Clustering And Operational Cost

Posted by Optimation Editor on 11 May 2012

Clustering is a great deployment topology if your primary goal is to avoid service disruption. Effectively it gives you two or more copies of not only your application but also (depending on your application and server) the customer state. This allows a customer to continue to operate on another instance if the first instance they were using becomes unavailable.

This reliability of service comes with some significant costs:

Increased hardware costs
Increased licensing costs
Increased network traffic
Increased operational management cost.

The first three items are well understood in many circles and are therefore not part of the scope of this blog entry. The operational cost is one that is frequently overlooked.

Operating machines in a cluster can in fact reduce operational cost. Being able to take out a node of a cluster to perform some maintenance on the hardware or OS without impacting customers gives you great flexibility to maintain systems during normal business hours.

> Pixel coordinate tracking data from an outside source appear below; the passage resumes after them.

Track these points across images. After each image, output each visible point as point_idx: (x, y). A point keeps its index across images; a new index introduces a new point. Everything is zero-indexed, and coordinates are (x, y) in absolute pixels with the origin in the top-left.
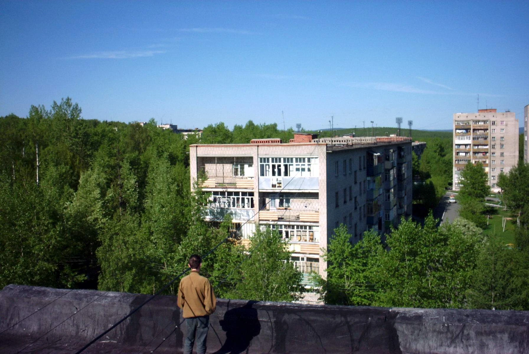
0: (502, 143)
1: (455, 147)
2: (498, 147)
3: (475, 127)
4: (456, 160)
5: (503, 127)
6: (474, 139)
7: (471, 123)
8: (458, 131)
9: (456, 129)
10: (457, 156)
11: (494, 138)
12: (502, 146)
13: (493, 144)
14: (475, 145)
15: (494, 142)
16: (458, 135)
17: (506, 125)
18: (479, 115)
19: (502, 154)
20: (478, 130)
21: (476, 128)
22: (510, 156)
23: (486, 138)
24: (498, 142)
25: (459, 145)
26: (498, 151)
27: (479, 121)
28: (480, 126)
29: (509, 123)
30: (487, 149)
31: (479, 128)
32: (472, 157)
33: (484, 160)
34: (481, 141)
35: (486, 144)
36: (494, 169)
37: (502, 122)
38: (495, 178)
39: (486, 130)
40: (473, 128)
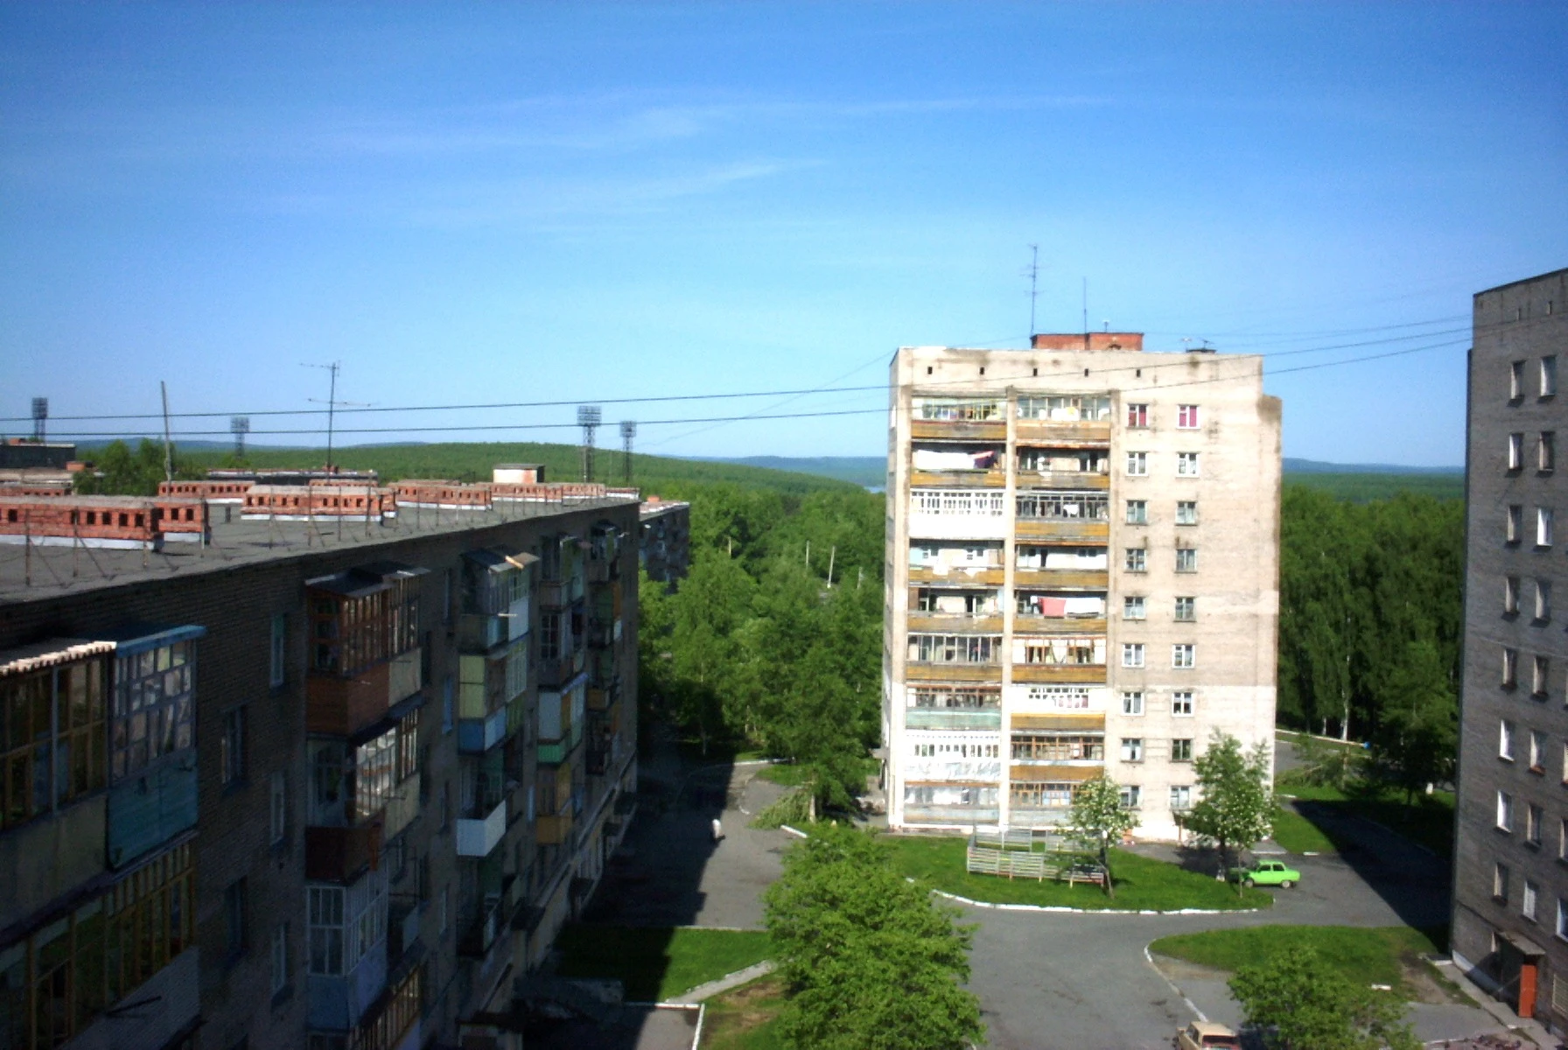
0: (1188, 536)
1: (902, 560)
2: (1160, 561)
3: (1032, 433)
4: (913, 640)
5: (1194, 441)
6: (1023, 506)
7: (1005, 411)
8: (925, 459)
9: (915, 446)
10: (915, 612)
11: (1141, 504)
12: (1185, 552)
13: (1136, 543)
14: (1027, 549)
15: (1142, 532)
16: (919, 483)
17: (1213, 431)
18: (1056, 362)
19: (1185, 607)
20: (1051, 452)
21: (1036, 442)
22: (1232, 618)
23: (1093, 505)
24: (1162, 533)
25: (932, 545)
26: (1161, 588)
27: (1054, 400)
28: (1058, 432)
29: (1226, 419)
30: (1103, 573)
31: (1056, 443)
32: (1008, 626)
33: (1084, 643)
34: (1071, 524)
35: (1093, 542)
36: (1138, 695)
37: (1189, 412)
38: (1138, 750)
39: (1094, 455)
40: (1021, 442)
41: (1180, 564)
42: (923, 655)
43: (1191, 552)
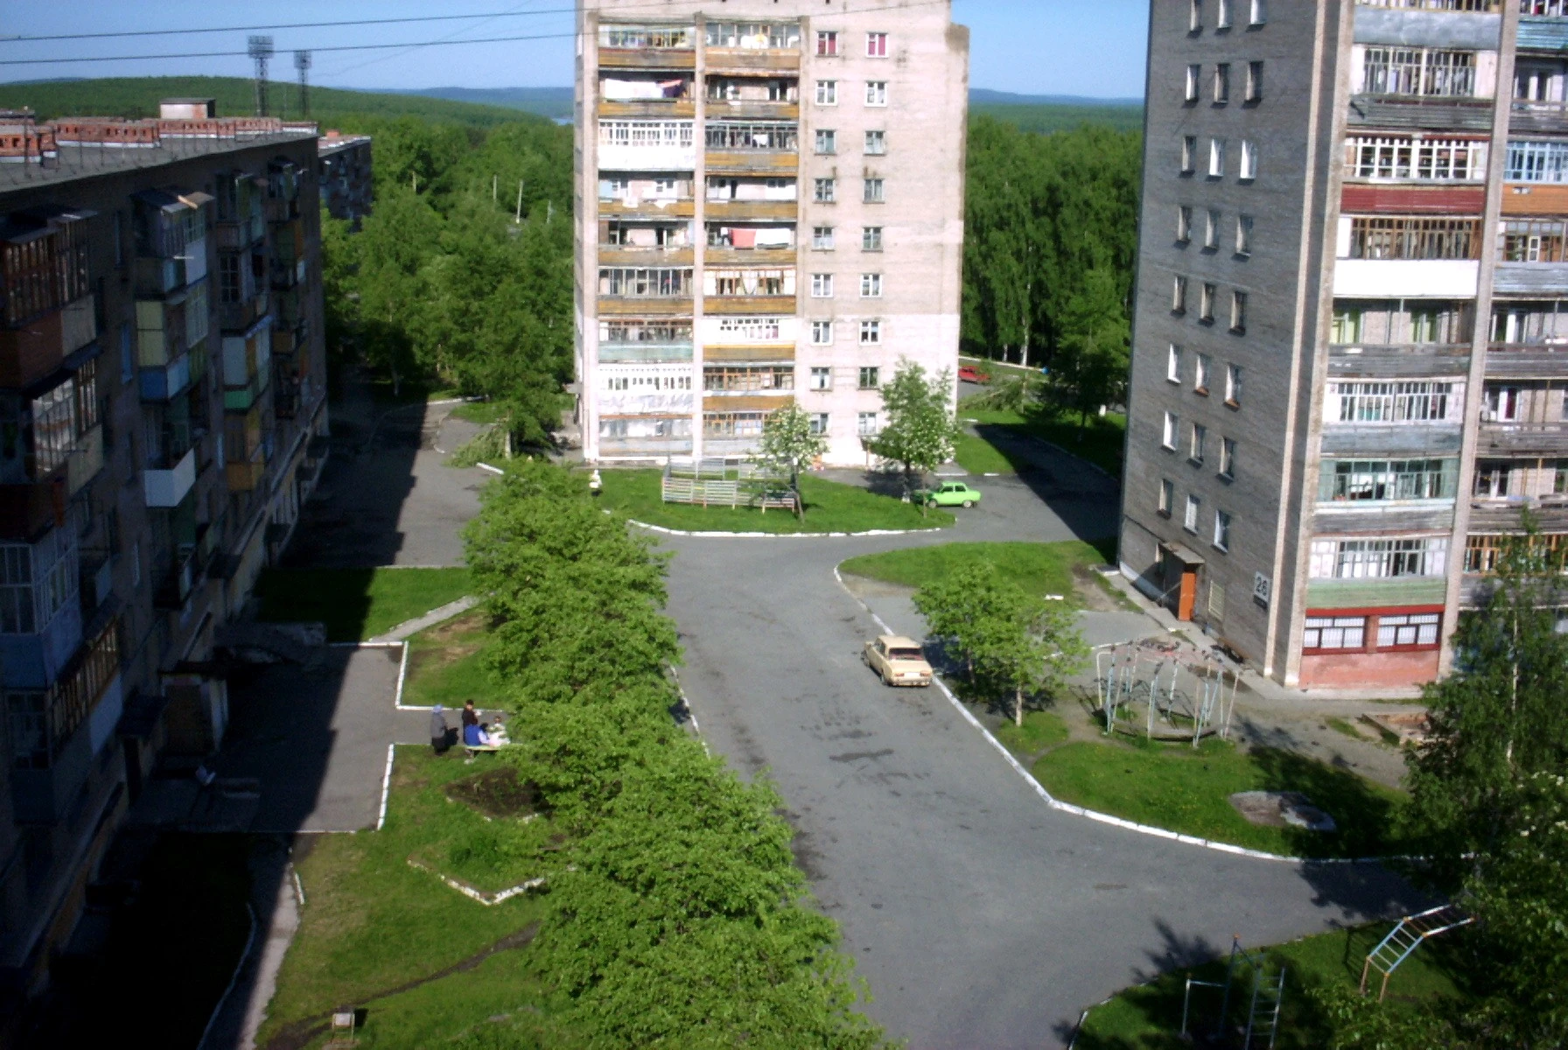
0: (876, 166)
1: (591, 193)
2: (849, 191)
3: (720, 61)
4: (603, 274)
5: (882, 70)
6: (713, 137)
7: (694, 37)
8: (615, 89)
9: (603, 75)
10: (605, 246)
11: (830, 134)
12: (873, 182)
13: (824, 173)
14: (717, 180)
15: (831, 162)
16: (608, 112)
17: (901, 60)
19: (873, 236)
20: (738, 81)
21: (725, 71)
22: (918, 247)
23: (782, 135)
24: (850, 164)
25: (621, 177)
26: (849, 218)
27: (742, 26)
28: (748, 60)
29: (915, 47)
30: (792, 204)
31: (746, 72)
32: (699, 259)
33: (774, 274)
34: (760, 155)
35: (781, 172)
36: (826, 325)
37: (878, 39)
38: (827, 378)
39: (784, 83)
40: (711, 71)
41: (868, 194)
42: (615, 289)
43: (879, 182)
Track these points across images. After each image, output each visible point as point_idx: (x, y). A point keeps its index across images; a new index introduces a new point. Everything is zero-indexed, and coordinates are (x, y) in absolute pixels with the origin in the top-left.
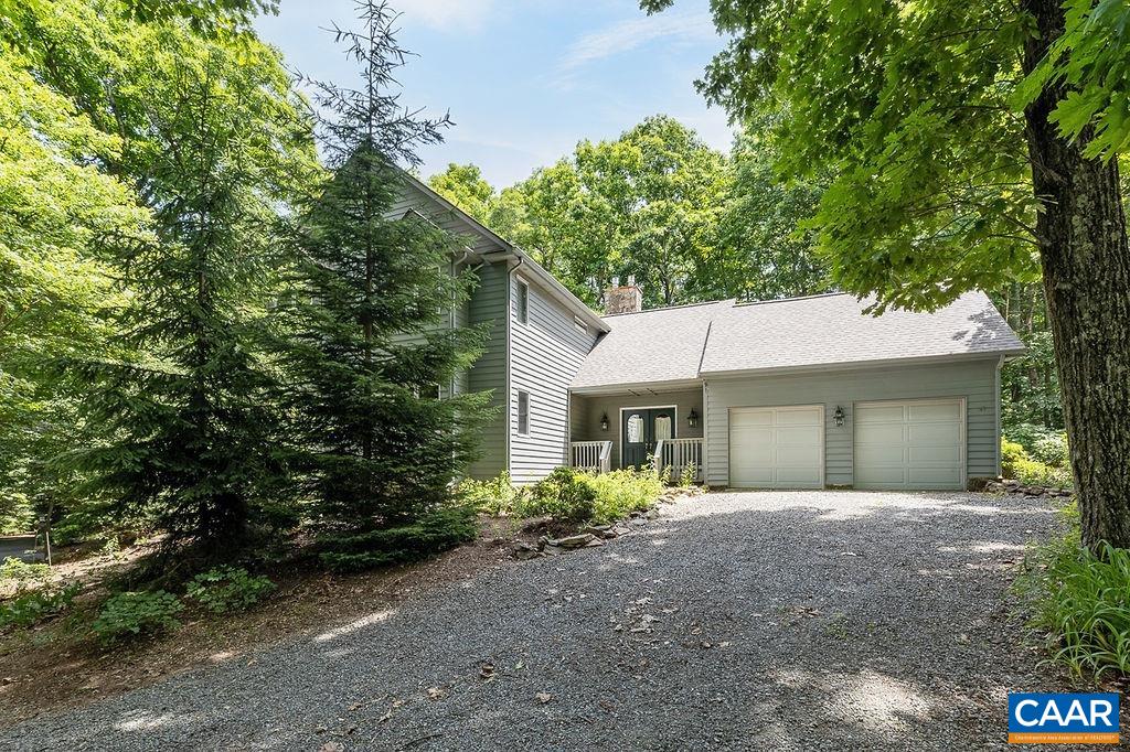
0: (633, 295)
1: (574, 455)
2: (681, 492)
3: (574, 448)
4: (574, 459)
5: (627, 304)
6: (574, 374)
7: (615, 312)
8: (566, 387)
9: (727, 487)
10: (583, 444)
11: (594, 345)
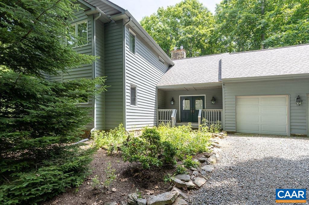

The problem comes when a new code or database version is to be deployed.

If you wish to be able to deploy a new version of your application when operating in a clustered environment, you'll need to carefully consider:

Whether the shared state between your instances is compatible between the old and new version
Whether the application server (if one is used) allows either parallel deployment of versions or deployment of a version to a single node at a time
Whether your release contains any disruptive database changes

Lets look at these three in detail.

With shared state between instances, the likely hood of problems arising at deployment time between the old and new versions depends on:

How much state is replicated
How volatile the structure of that state is
Whether you can maintain backwards compatibility of that state in your application code

With careful forethought and a backwards compatible implementation, this problem can be engineered around.

When it comes to deploying the new code, if your application or runtime environment supports parallel deployment (e.g. Weblogic side-by-side deployment) you can deploy your new and old versions in parallel and have new customer sessions hit the new version, causing the old version to slowly become unused and removable. If on the other hand, your runtime environment only allows deployment of a new version across the entire cluster in one go, then there is no way to avoid having a brief service outage while the old version is un-deployed and the new version deployed and started.

Finally, care must be taken around database changes. If you're expecting to change your database structure often then a layer of abstraction between the physical schema and your code is a good idea. The use of views and/or stored procedures can give you some more flexibility between your application code and the physical database which in turn can be used to make it possible for your old version to operate on an updated schema. This does of course come with a development complexity cost as well as making the database less portable between DBMS'.

So in conclusion, there is no hard and fast rule about whether clustering is a good idea. It depends on the application architecture and what the business hopes to achieve through the deployment of the cluster. It is important to consider the tradeoffs before embarking on any software deployment whether it is a green fields or an infrastructure upgrade. Ideally, consider these before a software package is designed or purchased.